Thirty years on and in the context of his 21st-century releases like The Drift and Bish Bosch, Tilt feels like less of a hard listen and I turn to it more and more. In fact, I think it might just be the legendary singer’s magnum opus. Ok, there’s Scotts 1 to 4. Every Walker aficionado loves those – especially Scott 4. And of course Climate of Hunter has its fans. But Tilt is out there. It really was, and remains, an extraordinary record.
Walker emerged in the middle of the 1990s from an extended period of seclusion which included a brief sojourn at a London art school – Byam Shaw, which in 1990 moved to new premises at the top of Holloway Road, near Archway. An artist friend of mine recalls the enigmatic Walker as a fellow student during his own time there in the early 90s.

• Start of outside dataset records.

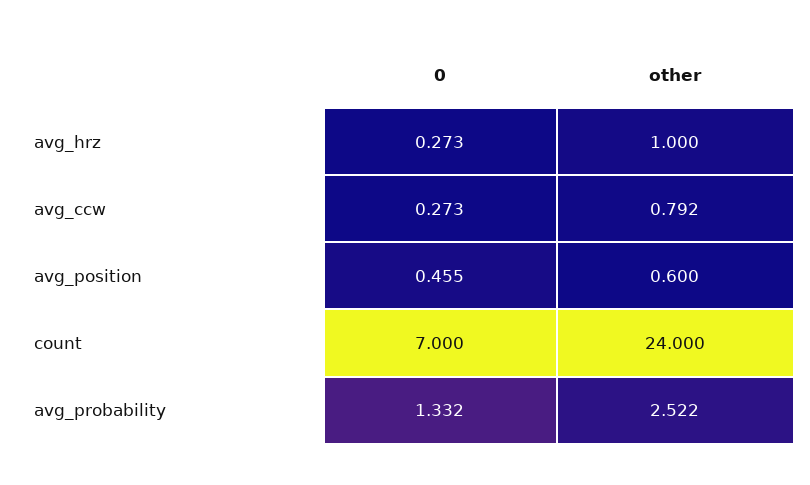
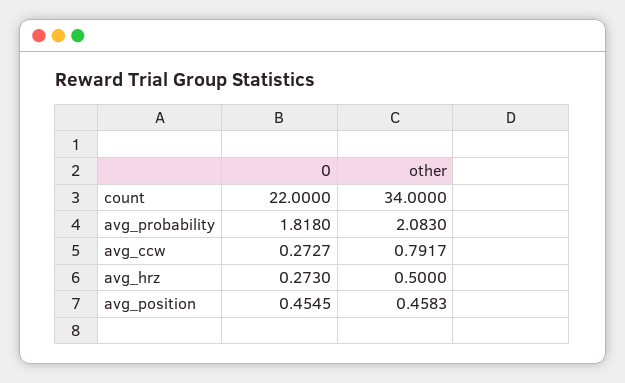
other, avg_hrz: 1 -> 0.5
other, avg_position: 0.6 -> 0.4583
0, count: 7 -> 22
other, count: 24 -> 34
0, avg_probability: 1.332 -> 1.818
other, avg_probability: 2.522 -> 2.083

By the middle of the decade, Walker had released just one record since 1984’s Climate of Hunter – Man from Reno, written with Goran Bregović and issued as a CD-only single in France. In retrospect, that single might be seen as something of an overture to Tilt, the song re-emerging and reshaped on the album as the brooding masterpiece ‘Farmer in the City’.

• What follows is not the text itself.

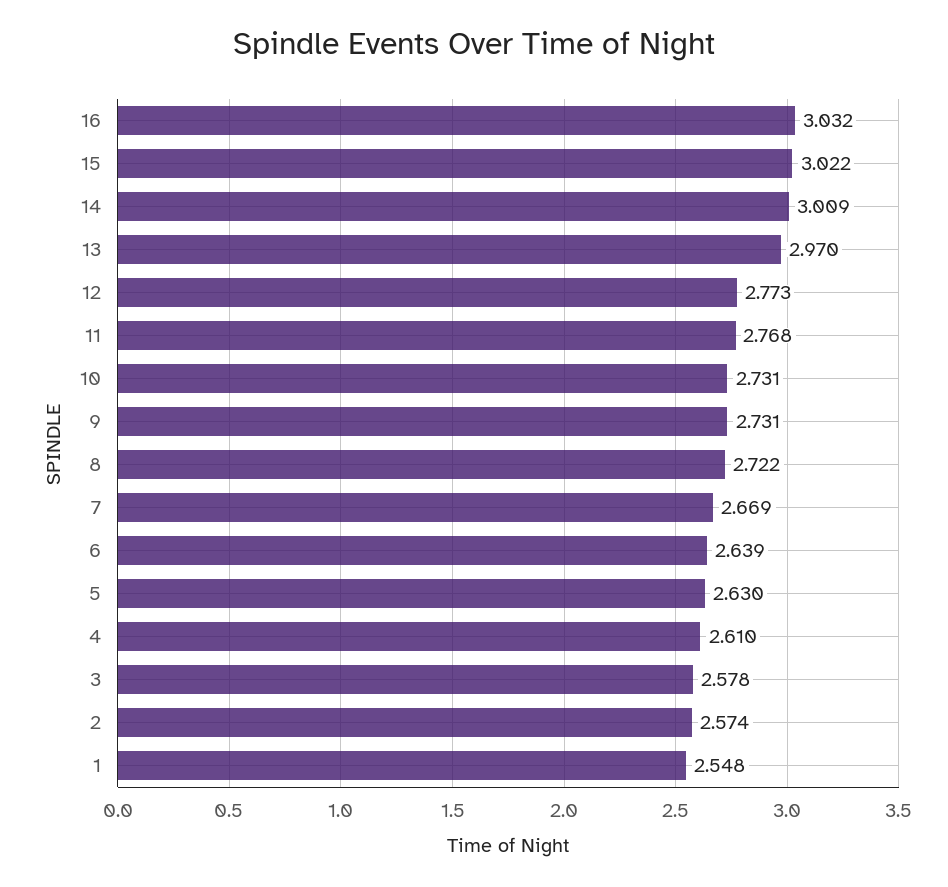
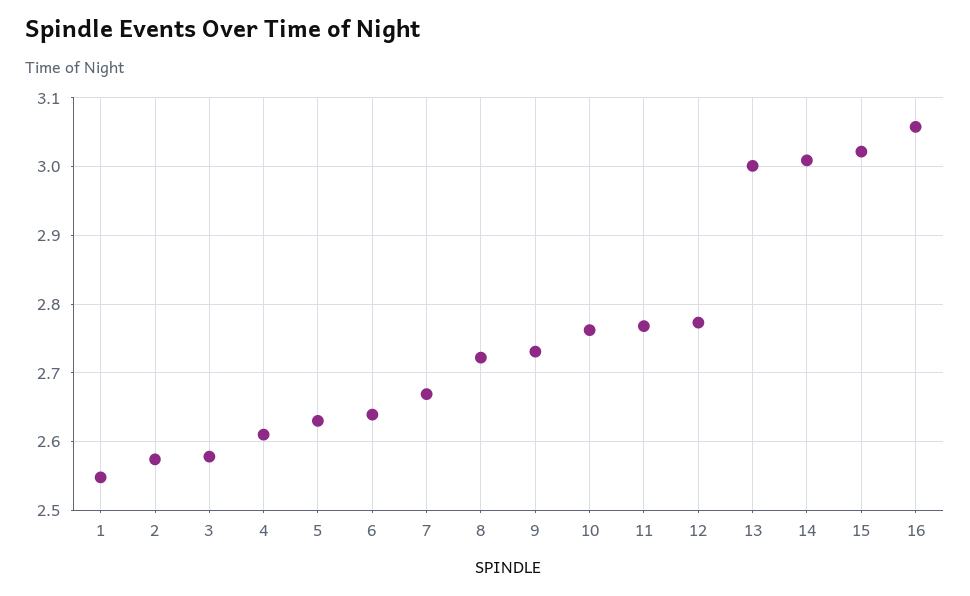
16: 3.032 -> 3.06
13: 2.97 -> 3
10: 2.731 -> 2.76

Walker wrote most of the songs on Tilt in 1991/92, at home with a Fender Strat and a five-octave piano. One track, ‘Manhattan’, was written earlier, in 1987, after his contract with Virgin had been terminated. ‘Rosary’ was the final song to be composed (and the only one he performed in front of an audience, on the BBC show Later With Jools).

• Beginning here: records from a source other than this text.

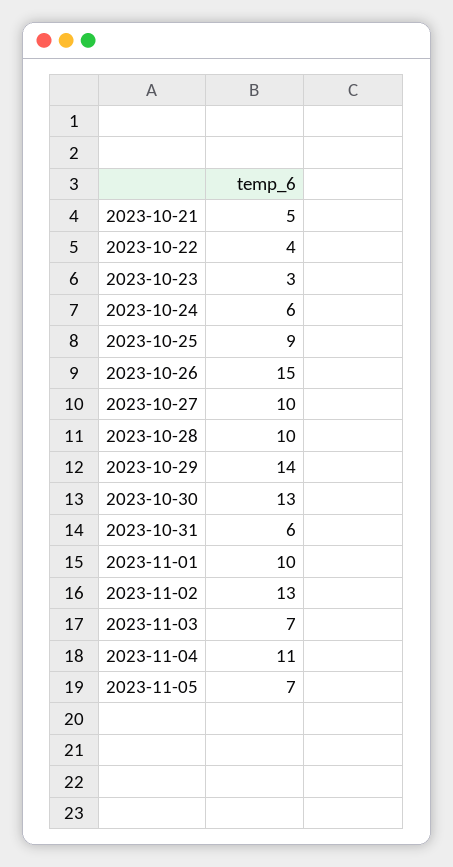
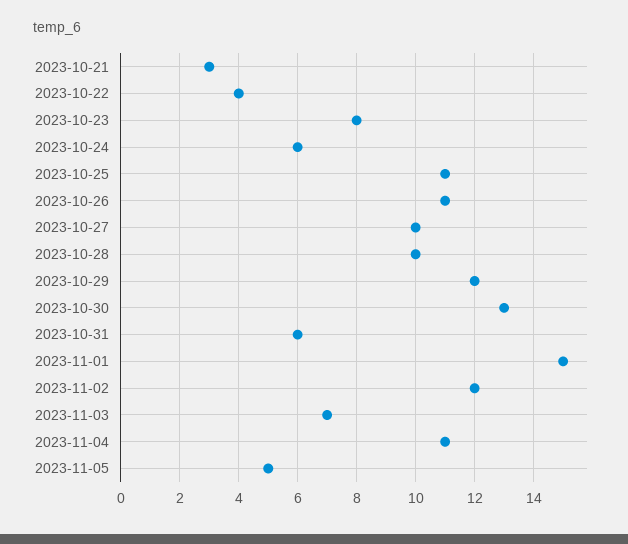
2023-10-21: 5 -> 3
2023-10-23: 3 -> 8
2023-10-25: 9 -> 11
2023-10-26: 15 -> 11
2023-10-29: 14 -> 12
2023-11-01: 10 -> 15
2023-11-02: 13 -> 12
2023-11-05: 7 -> 5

Mumblings that Walker was at work on a long-awaited album of new material first sounded early in 1994. Music Week confirmed in February of that year that he had been signed to the Phonogram label and had booked studio time. Peter Walsh was again producing. Then towards the end of the year, two promo CDs appeared. These were (slightly misleadingly) entitled Scott 1 and Scott 2.
The slimline jewel cases contain plain black inserts with minimal information, other than track titles, and shiny compact discs with shortened, slightly more punchy, accessible versions of four tracks pulled from the then still forthcoming album. These mixes have never been officially released and are not even on YouTube as far as I know. The CDs might well have come with a press release (although I don’t recall one). They still turn up from time to time, on eBay or Discogs.
Scott 2 comprises radio edits of two tracks, ‘Farmer in the City’ and the title track to the album, but it is likely that the first disc, which contains edits of two more Tilt tracks, A Patriot (Single) and ‘Cockfighter’, was misinterpreted by some reviewers at the time to be a promo for an actual single. ‘The return of the God-like Scott Walker is nigh’, trumpeted Music Week in December 1994. ‘Look forward to a new single from the balladeer of balladeers on February 27.’
Perhaps Phonogram/Fontana did originally intend to release one of the tracks as an A-side to trail the album, as Virgin had with Climate of Hunter and the 45rpm ‘Track 3’ (which I remember buying from Harum Records in Crouch End). If so, they must have reconsidered. February 1995 came and went with no new Scott Walker release.
Anticipation was ripe. It was exciting stuff. I hadn’t heard (or even heard of) ‘Man From Reno’, the French single, so when the album finally appeared in May 1995, this was the first new Scott Walker material I would have encountered since 1984. I guess that would be the same for most fans at the time.
The long silence had given me ample time to backtrack to the 60s and 70s and discover Walker’s eclectic back catalogue. In the 80s and early 90s, scouring markets and second-hand crates for Walker’s long-deleted Philips and CBS output was a largely fruitless experience. Cheap second-hand vinyl was ubiquitous back then, but I rarely came across anything by Scott Walker. I remember my excitement at finding a beaten-up copy of Scott 3 on Camden Market. I can’t recall the price but it would have been no more than a fiver or so.
Thanks to my girlfriend at the time, who played them incessantly, it was really the Philips Sings Brel compilation and Julian Cope’s legendary sampler Fire Escape in the Sky, and then a bit later the Boy Child collection, that plugged the gap. It would take another 20-plus years to find all the Scott Walker records I was looking for, by which time a lot of those long-lost albums had been reissued on CD and much of the music remastered on vinyl too.
Walker broke his silence (no doubt reticently) with a number of media appearances following its release. This one includes the video for ‘Farmer in the City’.
Another promo release was this interview, in which Walker talks about the tracks on Tilt (video in three parts).
I love Tilt. I’m still not sure I understand it all, but sod Britpop – give me this over almost any other album made in the mid-90s.